'''

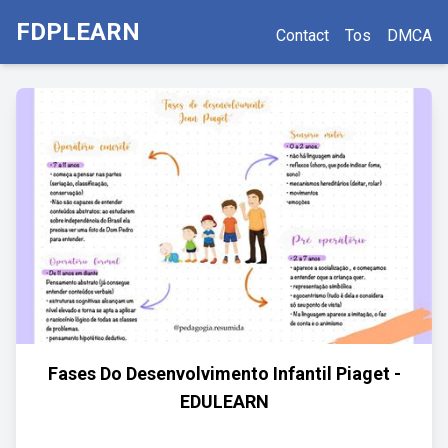
FDPLEARN
Contact
Tos
DMCA
Fases Do Desenvolvimento Infantil Piaget -
EDULEARN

'''

ACTION ITEM - Reproduce every line of text in the data above without any changes, and leave the pictures out of your answer.

REPLY -
FDPLEARN
Contact
Tos
DMCA
Fases Do Desenvolvimento Infantil Piaget -
EDULEARN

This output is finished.